As numerous critics have pointed out, Pallaoro's direction and the cramped cinematography by Katelin Ariznmendi do a lot of heavy lifting in Monica, since most of the characters' interactions are defined by what they are unable to say. Many key sequences, especially those involving Monica's physical presence, are hidden within deep shadow, with only the thinnest strands of light allowing the actors to appear at all. The estimable Ela Bittencourt wrote in the Viennale catalogue that these images "beautifully enhance the film's atmosphere of secretiveness and trepidation," and I certainly can't argue otherwise.

As Monica, Lysette is disarmingly interiorized, and at first I wasn't sure how to evaluate her handling of the role. In early scenes on the road, or when she's at a bar waiting for a meet-up who never shows, I detected a double-coding to her words and gestures, an approach that was neither naturalistic or mannered. Was this "bad acting"? But Lysette's performance evolves over the course of the film, becoming more open, as her character becomes more secure, less guarded. And I think this is telling us something about separation from and reintegration into the family structure.

Her mother having abandoned her, Monica was forced to strike out on her own and figure out who she was. But there's a big difference between a solo performance -- working in the mirror, as it were -- and developing your character in relation to others. Monica wasn't alone, exactly. We know next to nothing about her relationship with her boyfriend except that it's over. The film enters Monica's world in medias res and provides only glimpses of what her life is like. She's a masseuse and occasional cam girl. She loves New Wave music. She forgets to charge her phone.

But once she is able to interact with her family again -- and keep in mind, going back home to a disapproving Southern mother is a big risk -- Monica acts more naturally, displays a more complete comfort in her own skin. Nevertheless, Pallaoro's boldest creative choices are the ones about which I'm most ambivalent. The viewer too must grapple with the weight of the unsaid. We never know whether Genie recognizes her daughter. (But there is a brief scene of Clarkson that is a true master class, where we silently watch her face cycle through many emotions -- pain, comfort, rue, regret.

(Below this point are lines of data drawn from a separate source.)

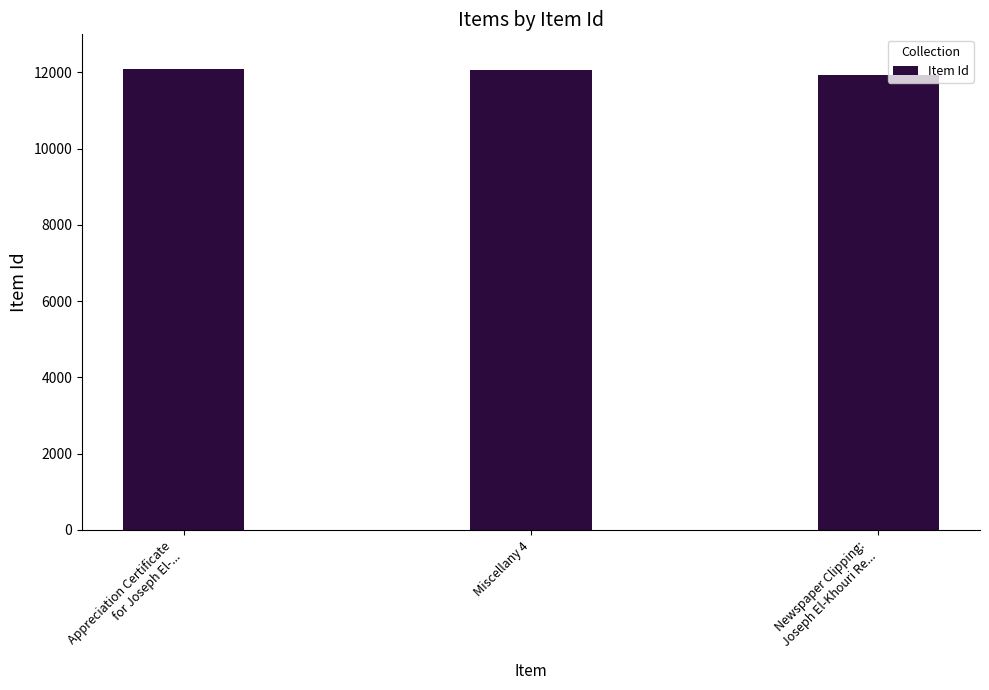

What is the average value?

12035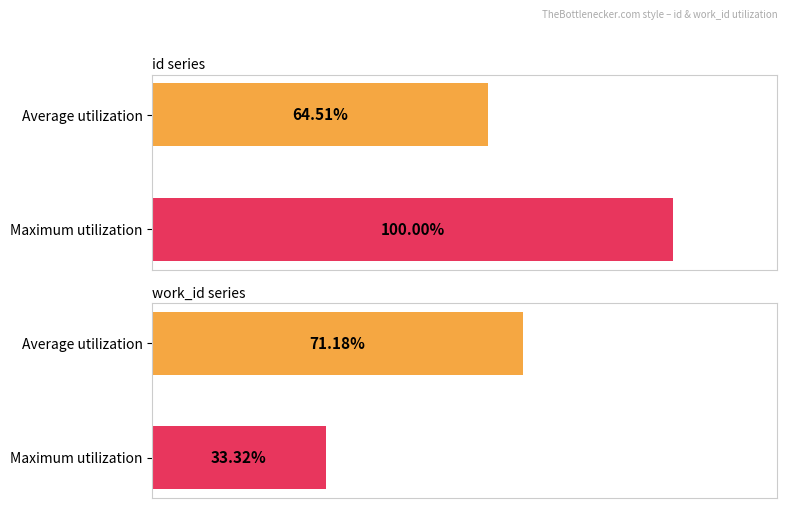

What is the ratio of the value at Maximum utilization to the value at Average utilization?

0.5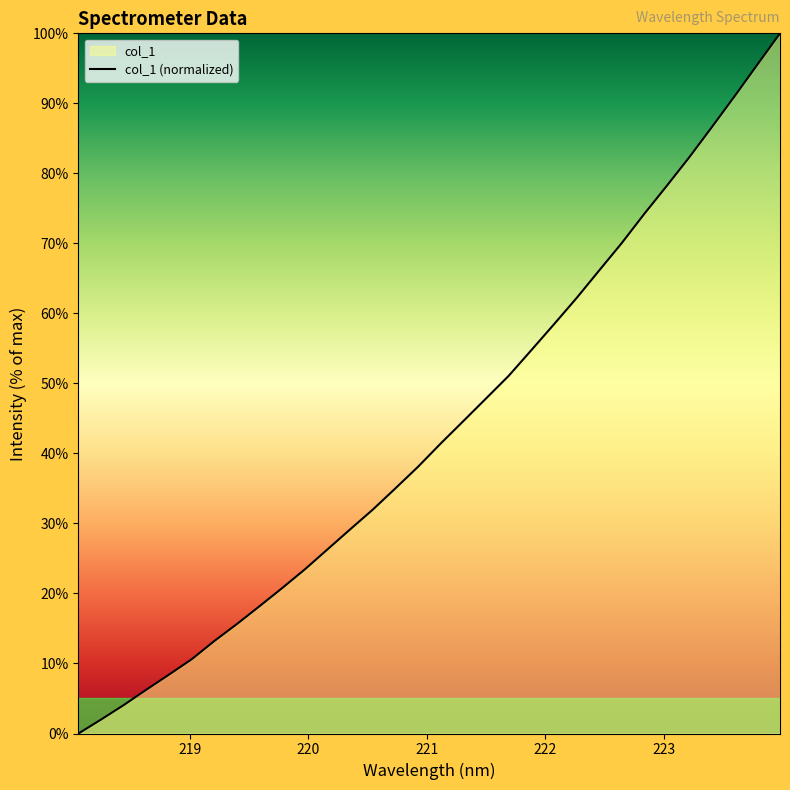

What is the maximum value shown in the chart?

100.0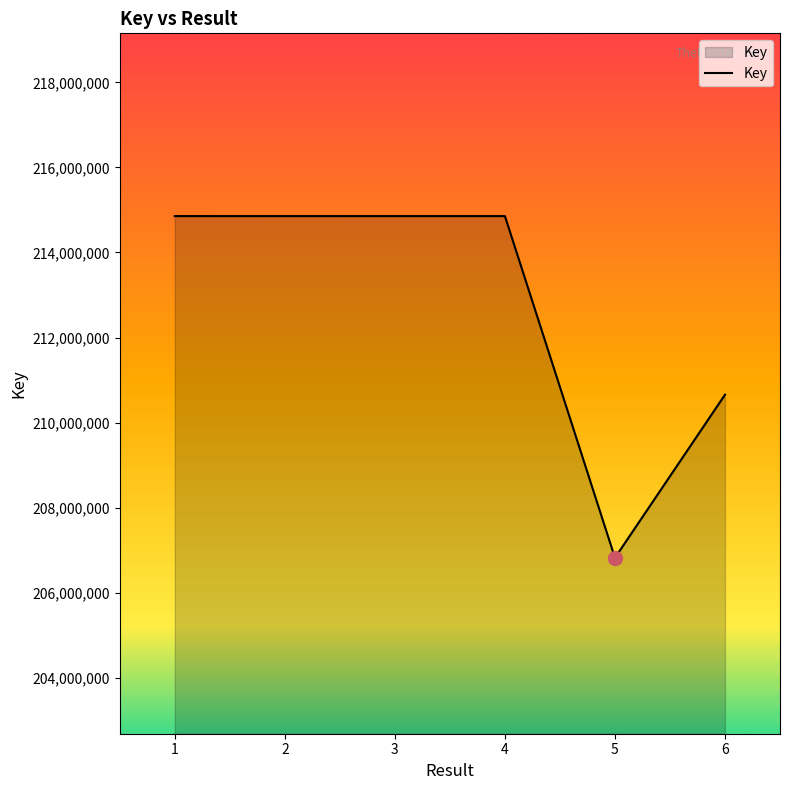

How many series are shown in this chart?

1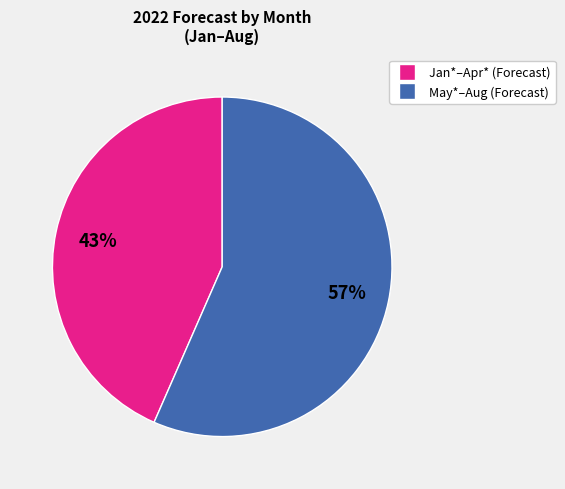

To the nearest percent, what is the average slice percentage?

50%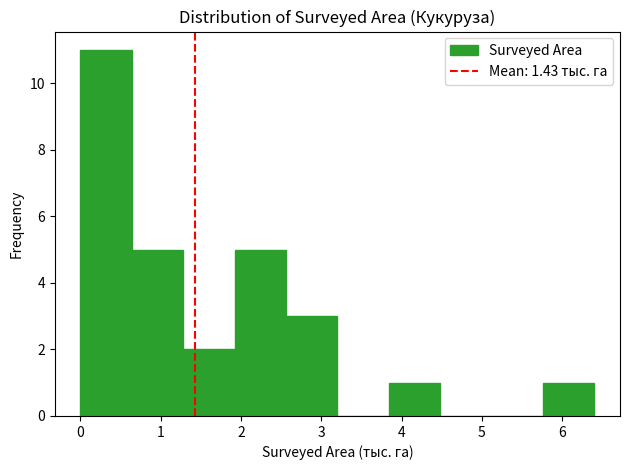

Reading left to right, transcribe this chart: for each bar, give the range it covers on the x-axis and its height. Neither the bar edges nor the heights are printed on the chart, so give them approximately, as read against the axes.

0.00 to 0.64: 11
0.64 to 1.28: 5
1.28 to 1.92: 2
1.92 to 2.56: 5
2.56 to 3.20: 3
3.20 to 3.84: 0
3.84 to 4.48: 1
4.48 to 5.12: 0
5.12 to 5.76: 0
5.76 to 6.40: 1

While the film's conclusion shows that Monica doesn't need to be recognized to reenter the family circle, this skirts a bit too close to "don't ask, don't tell." Monica, like all of us, has the right to be recognized for who she is. Then again, maybe she wants something altogether different. Her presence in the life of her nephew Brody (Graham Caldwell) means that however his gender identity develops, he'll have the support Monica never did.